I love the smell of a firearms range in the morning. It smells like...action. Standing at the firing line and peering downrange at the waiting targets jumpstarts my motor. I was 12 when I first laid down on an old discarded mattress that reeked of dried little boy pee and dessicated mouse corpses in a crawl space under an old, old house and looked across the sights of a .22 rifle at a target suspended 50 feet away in a bullet trap, and pushed my first real cartridge into the rifle's breech. My very first shot drilled the center of the bullseye, as did my second and third shots. I was on my way to earning my Boy Scouts Marksmanship Merit Badge and discovering that I was not doomed to be an "also," or part of "the field" who always chases the winner across the finish line. My inability to clobber a baseball, throw a perfect football spiral, slapshot a puck into a net, sink a freethrow, or skate on wheels or blades was not going to keep me down. I could be a contender.

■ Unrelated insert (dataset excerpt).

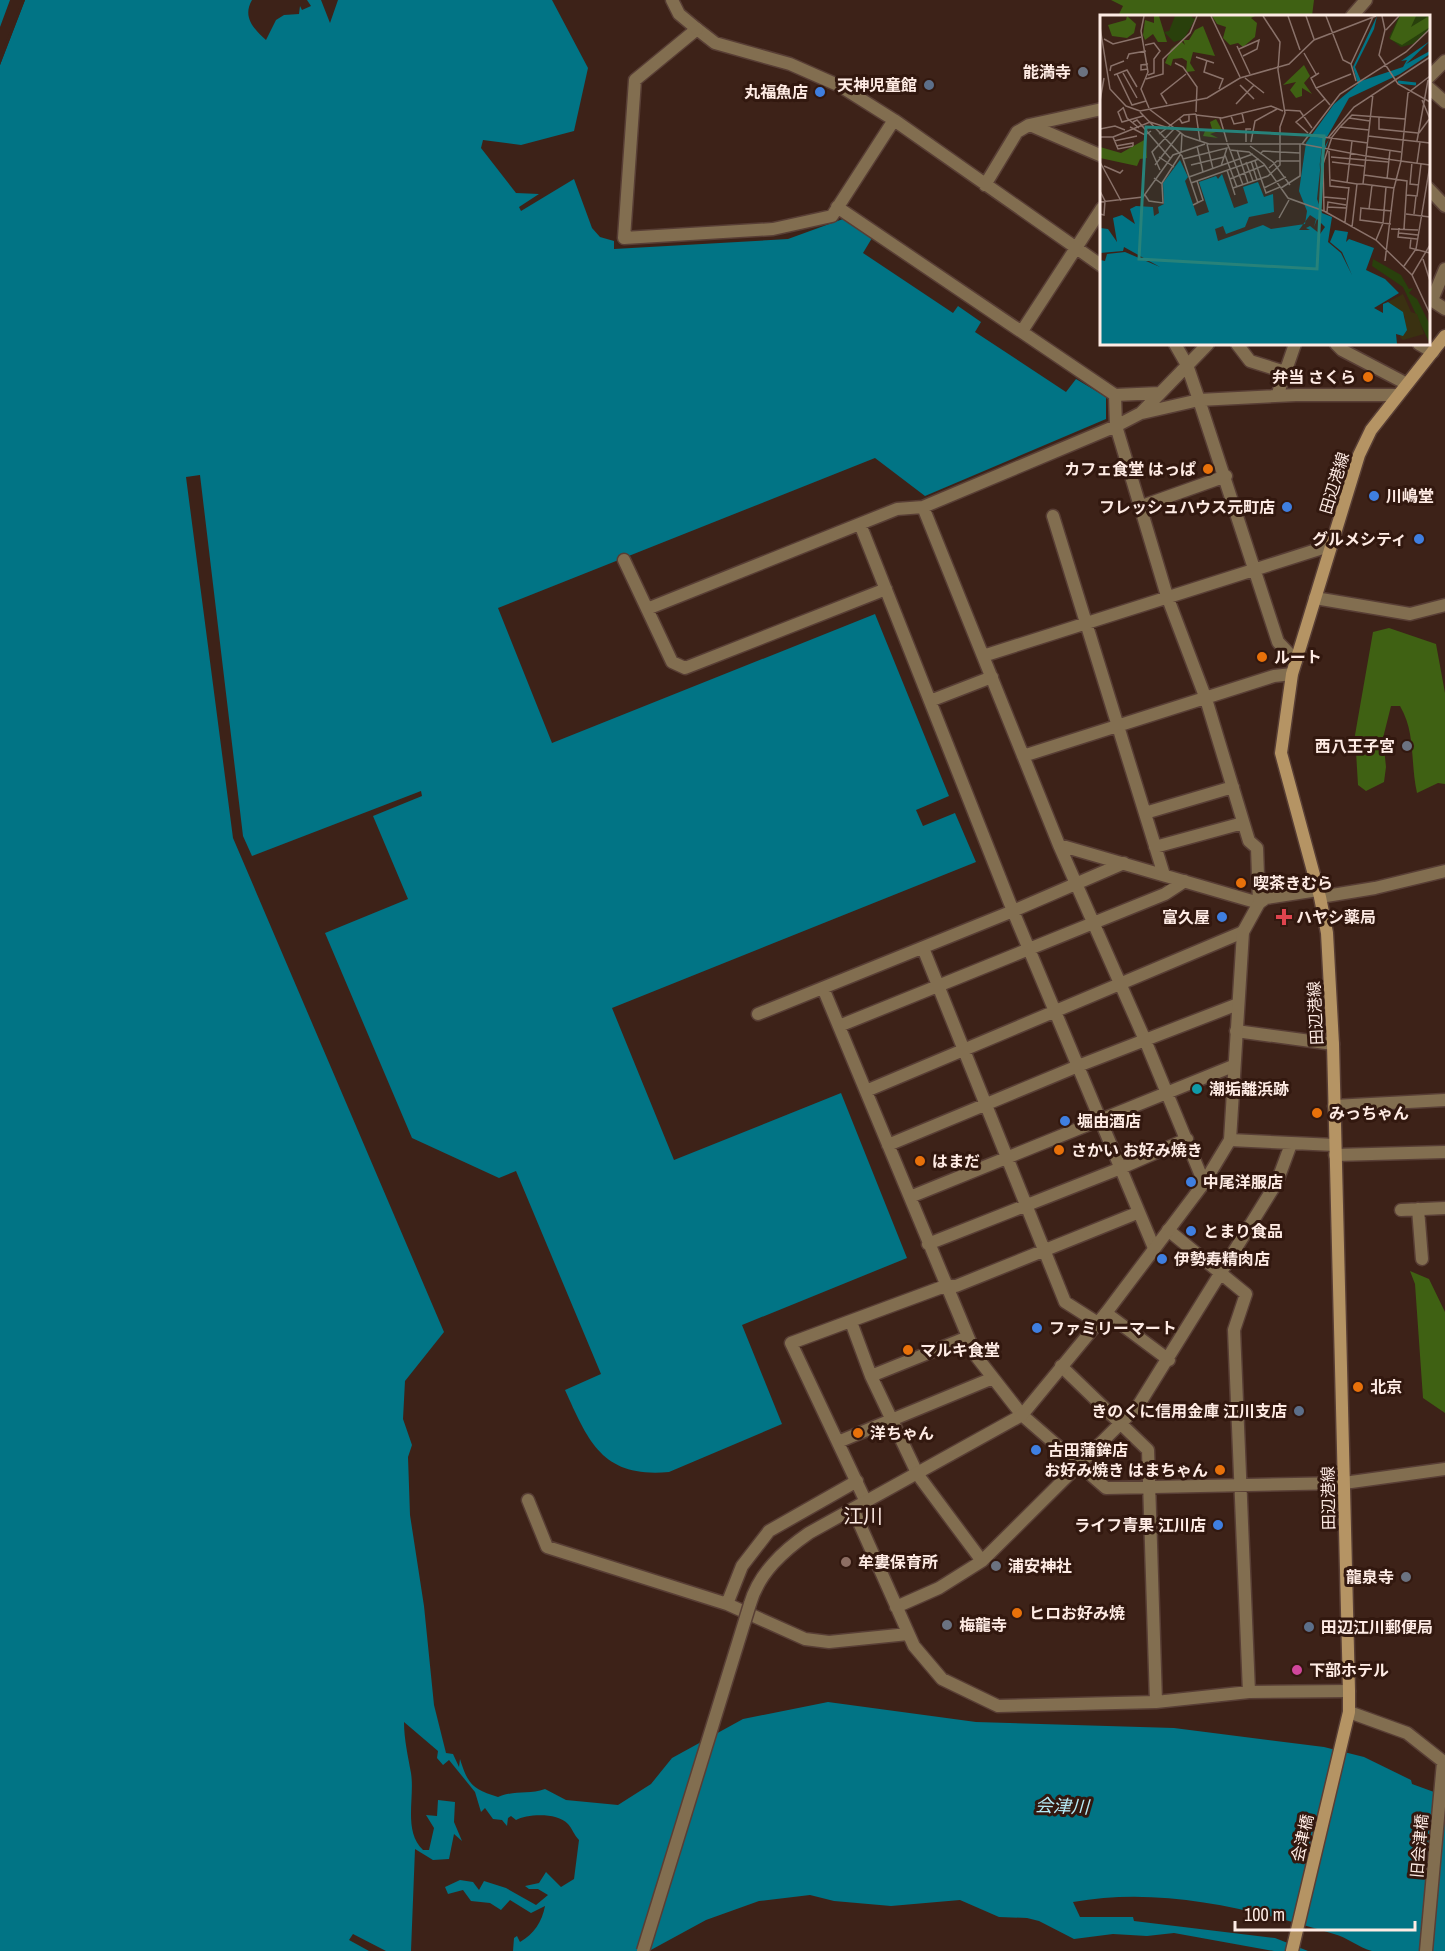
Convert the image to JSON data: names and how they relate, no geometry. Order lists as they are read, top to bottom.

And that's how it all worked out. My shooting skills, resulting from hours and hours of practice and thousands of rounds blazed downrange punched my ticket. That golden time spent at the range allowed me to turn shooting skills into photographic skills ("hold...breathe...squeeze...") -- except with a camera, after I squeezed the shutter, my subject could walk out of the frame. From there, my shooting sports co-existed with my career as an international photojournalist, film and video documentary maker, television and video producer, director and writer -- and finally book author of U. S. Histories, military histories, biographies, fine arts volumes, auto racing and young adult books. In other words, a life of great adventure.

Shooting sports helped me bond with my father, crunching through the fall leaves in search of squirrels, rabbits or pheasants for the dinner table. The range provided a gathering place for some lasting friendships like Diane, the southpaw who could shoot rings around any guy on the line with .22 or a .30 caliber M1 rifle, who earned a Distinguished Rifleman's badge and had a great sense of humor. There was Gavin and Jim and Doc Meissner, the opthamologist and American Legion rangemaster who taught us all how to shoot and grow up while we were still in our teens.

I shoot casually with friends now, but I can still hear his voice, "Keep those muzzles pointed downrange! The longer you hold on a target, the unsteadier you get! Don't ever believe a gun is unloaded until you've personally checked it! More people get hurt on a tennis court or a golf course than on any well-run rifle range!"

Marksmanship is a gender-blind and age-proof sport that should be developed for spectator appeal and spun into the American Shooting Sport League with teams across the country. To realize that vision, we need more ranges and participation in a tradition that goes back to when our country was brand new and sharpshooters were held in high esteem.